- WHAT THE TASK ASKS: Take the line containing "neck: (454, 213)" and every line after it to the end of the material below; reproduce them exactly, without pictures.
====== DATA TO USE
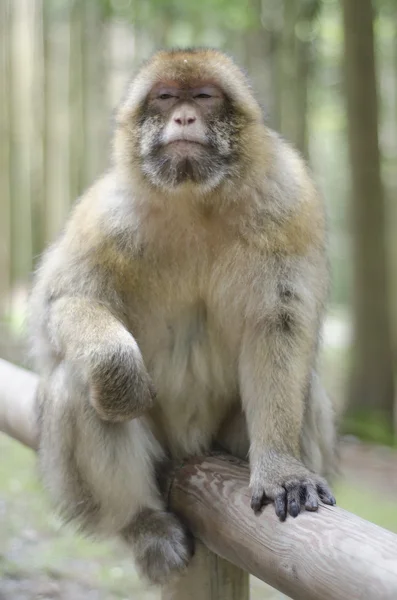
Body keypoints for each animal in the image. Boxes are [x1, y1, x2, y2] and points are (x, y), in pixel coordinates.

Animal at [29, 48, 336, 584]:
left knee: (307, 385)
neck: (197, 200)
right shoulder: (106, 213)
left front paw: (281, 468)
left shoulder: (289, 202)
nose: (185, 118)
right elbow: (61, 302)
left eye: (205, 96)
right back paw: (141, 523)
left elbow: (279, 327)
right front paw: (120, 376)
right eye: (166, 96)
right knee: (76, 383)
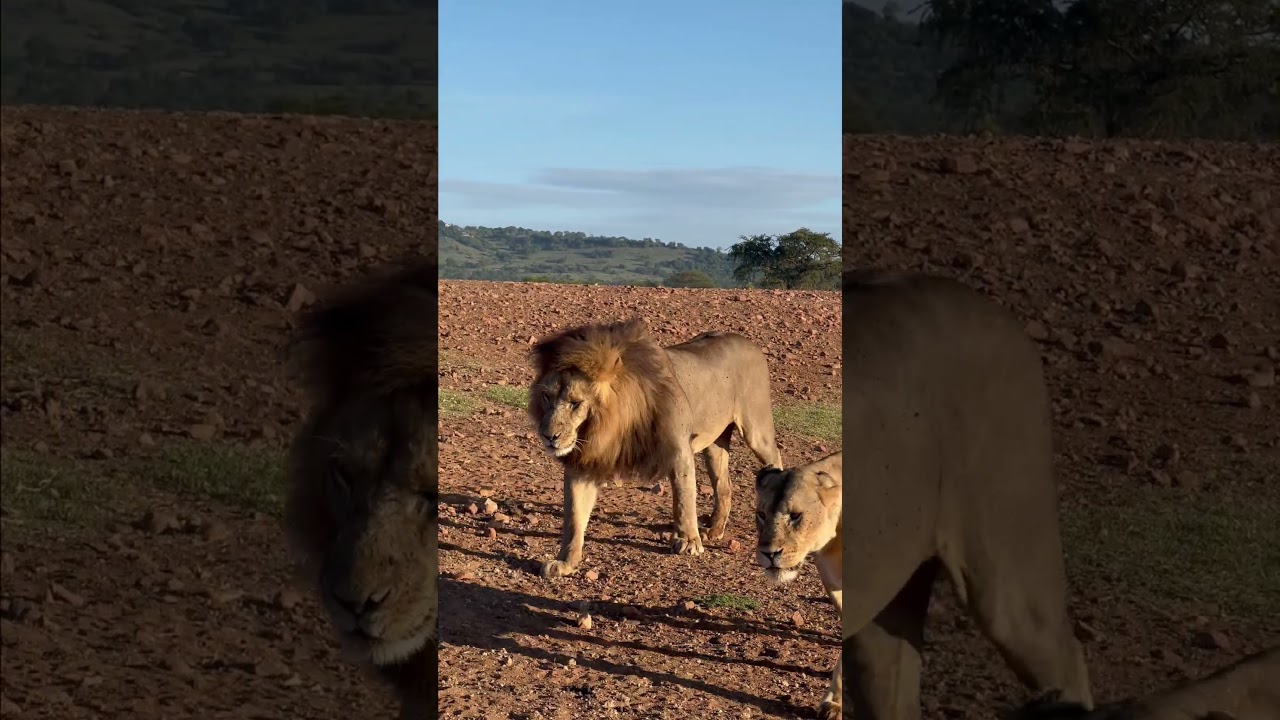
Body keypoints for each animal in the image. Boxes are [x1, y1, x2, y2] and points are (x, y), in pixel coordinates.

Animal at [528, 317, 784, 578]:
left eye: (576, 403)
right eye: (546, 397)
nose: (548, 436)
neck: (610, 427)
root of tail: (748, 342)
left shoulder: (679, 449)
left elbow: (684, 497)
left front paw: (688, 541)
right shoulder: (585, 461)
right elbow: (574, 516)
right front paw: (565, 562)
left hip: (756, 429)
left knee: (775, 458)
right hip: (715, 444)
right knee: (724, 485)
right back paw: (714, 529)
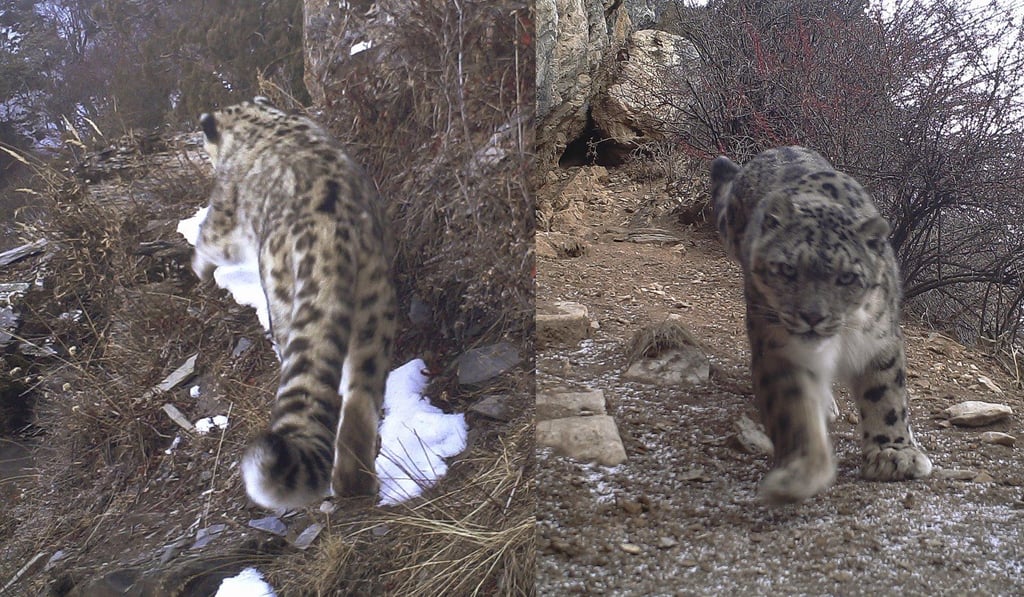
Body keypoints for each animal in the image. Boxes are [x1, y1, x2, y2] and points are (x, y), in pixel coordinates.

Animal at [192, 97, 396, 509]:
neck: (259, 120)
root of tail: (333, 241)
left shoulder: (223, 213)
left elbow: (208, 240)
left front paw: (197, 265)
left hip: (285, 302)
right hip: (374, 309)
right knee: (360, 399)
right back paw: (354, 485)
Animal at [709, 145, 932, 503]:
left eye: (847, 277)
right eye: (787, 270)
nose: (813, 316)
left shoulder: (878, 341)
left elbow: (886, 396)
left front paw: (894, 455)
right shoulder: (777, 348)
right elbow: (794, 409)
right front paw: (800, 473)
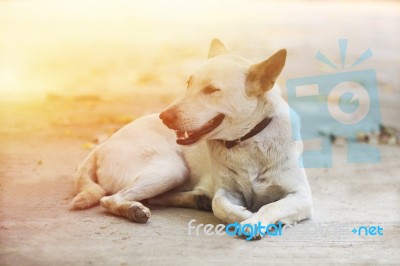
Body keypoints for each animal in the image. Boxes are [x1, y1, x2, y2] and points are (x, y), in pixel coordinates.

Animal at [71, 39, 312, 237]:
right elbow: (219, 203)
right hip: (171, 169)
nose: (165, 117)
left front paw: (255, 221)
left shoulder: (302, 196)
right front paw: (244, 216)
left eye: (211, 89)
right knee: (110, 199)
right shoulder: (227, 191)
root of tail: (101, 146)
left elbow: (271, 205)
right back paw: (134, 209)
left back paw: (194, 199)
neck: (247, 140)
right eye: (188, 84)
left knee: (152, 198)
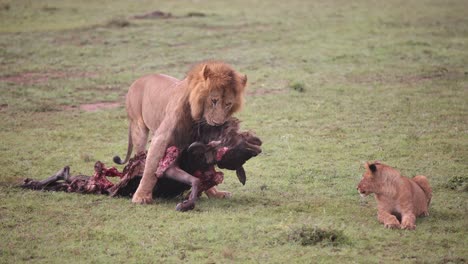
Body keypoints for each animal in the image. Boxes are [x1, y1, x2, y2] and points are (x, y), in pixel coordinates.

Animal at [114, 61, 247, 204]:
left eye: (228, 104)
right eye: (214, 100)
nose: (218, 123)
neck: (196, 119)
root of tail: (138, 80)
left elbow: (204, 169)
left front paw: (214, 193)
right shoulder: (161, 138)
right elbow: (150, 169)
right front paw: (141, 196)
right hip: (138, 128)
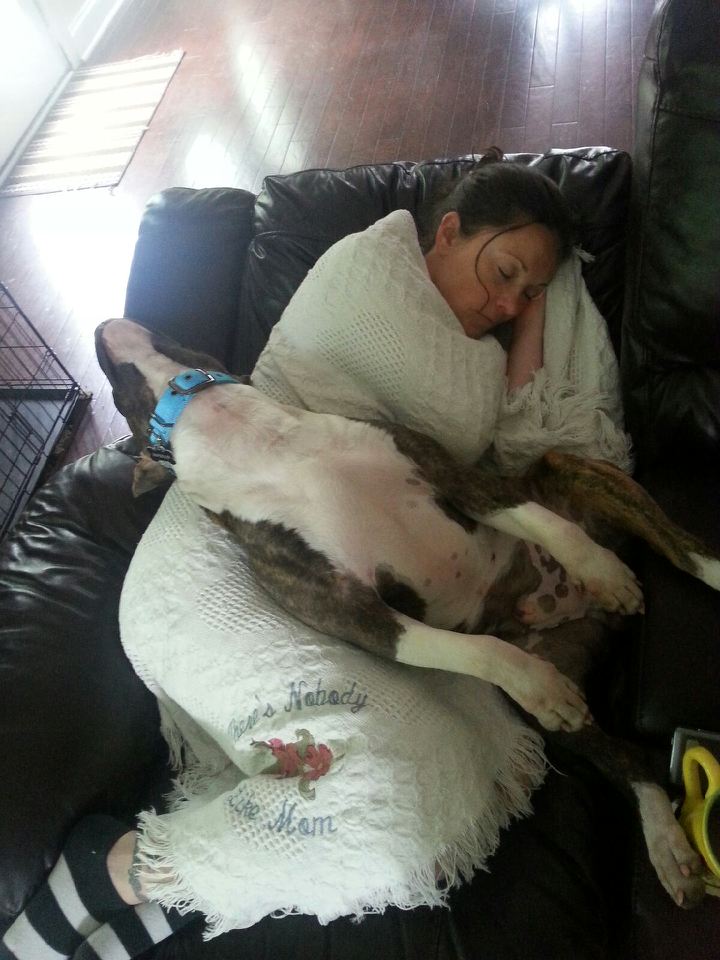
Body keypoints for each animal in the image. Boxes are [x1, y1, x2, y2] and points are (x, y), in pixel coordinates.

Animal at [97, 317, 720, 909]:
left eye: (169, 334)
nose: (103, 329)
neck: (256, 438)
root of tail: (572, 611)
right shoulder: (358, 615)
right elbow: (479, 649)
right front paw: (538, 684)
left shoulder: (460, 480)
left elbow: (548, 525)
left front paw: (605, 573)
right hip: (558, 699)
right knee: (632, 761)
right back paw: (667, 845)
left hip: (576, 476)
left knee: (683, 548)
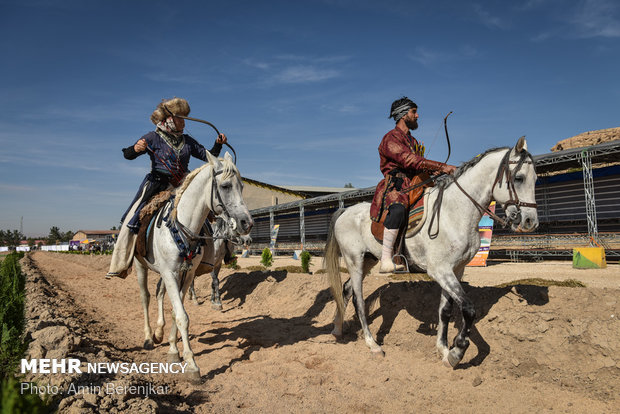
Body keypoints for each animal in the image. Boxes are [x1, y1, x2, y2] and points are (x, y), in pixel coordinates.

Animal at [135, 152, 252, 382]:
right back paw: (148, 337)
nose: (247, 224)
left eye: (242, 186)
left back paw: (159, 332)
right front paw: (191, 364)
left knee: (159, 293)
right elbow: (182, 316)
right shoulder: (171, 273)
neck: (182, 228)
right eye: (225, 186)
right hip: (141, 266)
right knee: (145, 297)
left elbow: (177, 310)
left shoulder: (186, 274)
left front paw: (173, 349)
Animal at [324, 137, 536, 368]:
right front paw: (457, 351)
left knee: (345, 290)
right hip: (354, 261)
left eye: (536, 179)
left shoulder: (455, 271)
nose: (530, 221)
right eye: (519, 178)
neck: (454, 213)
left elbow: (445, 310)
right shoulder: (440, 270)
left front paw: (443, 349)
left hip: (368, 260)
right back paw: (373, 344)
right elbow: (468, 309)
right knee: (359, 300)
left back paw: (337, 328)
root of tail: (346, 210)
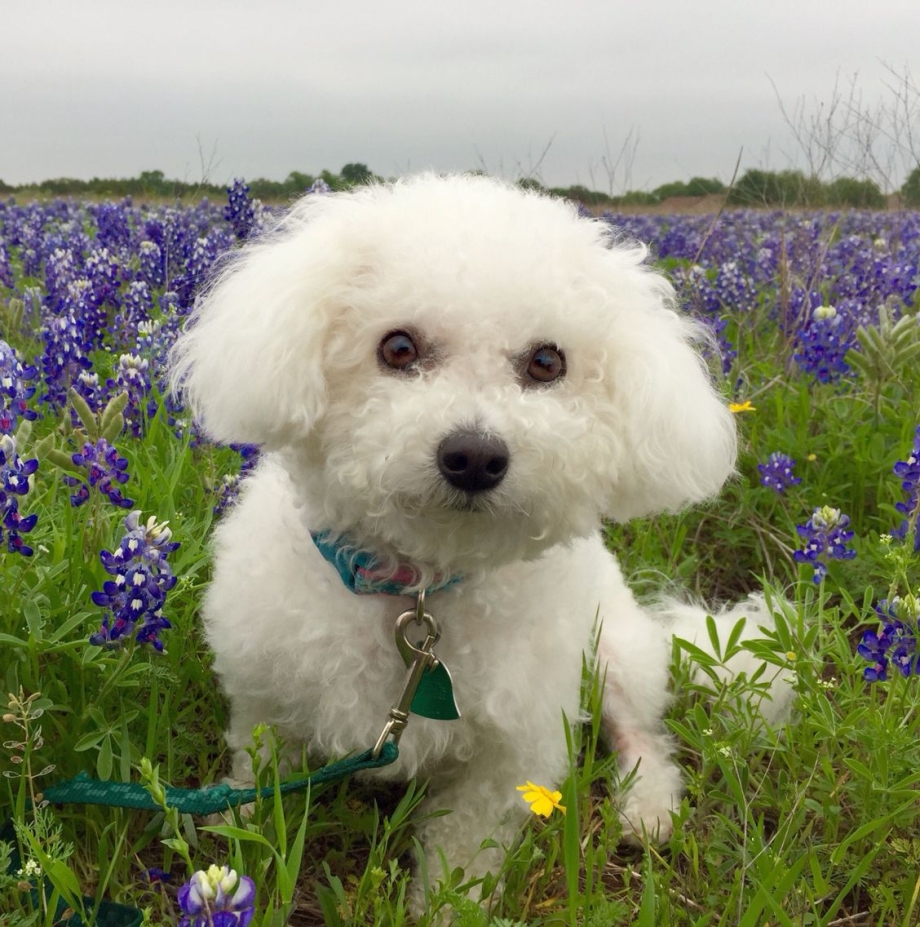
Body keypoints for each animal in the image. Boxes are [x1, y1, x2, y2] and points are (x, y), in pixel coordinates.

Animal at [170, 174, 788, 903]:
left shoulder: (509, 754)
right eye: (398, 348)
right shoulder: (266, 701)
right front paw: (239, 850)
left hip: (615, 652)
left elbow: (462, 855)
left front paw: (441, 906)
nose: (473, 456)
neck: (419, 587)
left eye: (547, 361)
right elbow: (259, 787)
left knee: (641, 732)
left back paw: (648, 808)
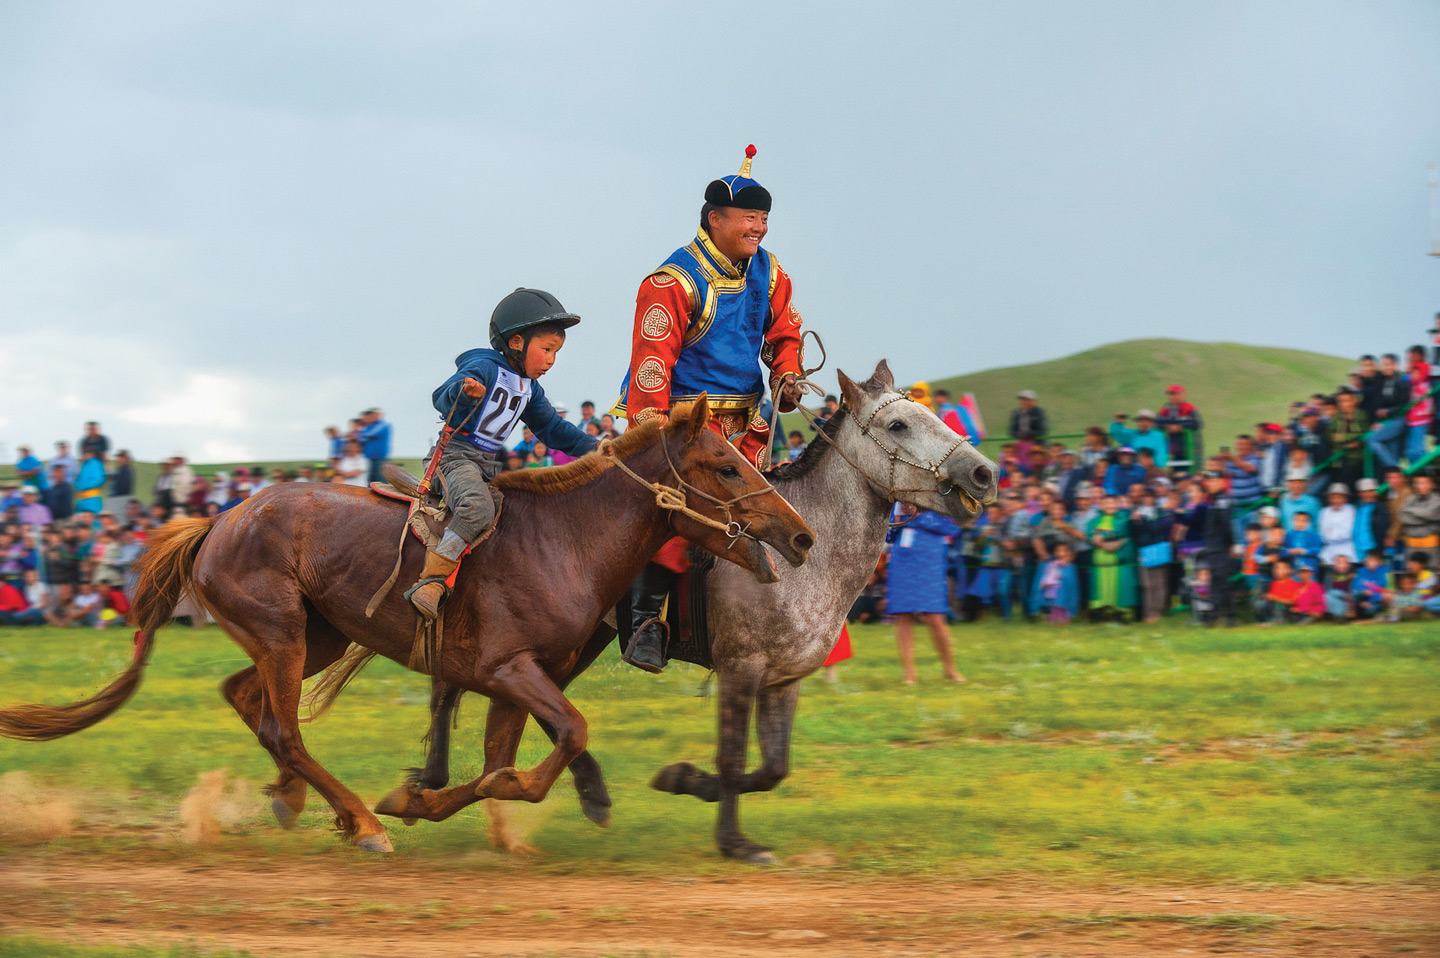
============
- RESULT:
neck: (454, 213)
left elbow: (445, 310)
right shoulder: (440, 270)
left front paw: (443, 349)
left hip: (368, 260)
right back paw: (373, 344)
right elbow: (468, 309)
right knee: (359, 300)
left back paw: (337, 328)
root of tail: (346, 210)
Body keypoints for each animal in the image. Boxes are [x1, y1, x2, y2] and points are (x, y), in pixel coordinates.

Animal at [170, 174, 788, 903]:
left shoulder: (509, 754)
right eye: (398, 348)
right shoulder: (266, 701)
right front paw: (239, 850)
left hip: (615, 652)
left elbow: (462, 855)
left front paw: (441, 906)
nose: (473, 456)
neck: (419, 587)
left eye: (547, 361)
right elbow: (259, 787)
left knee: (641, 732)
left back paw: (648, 808)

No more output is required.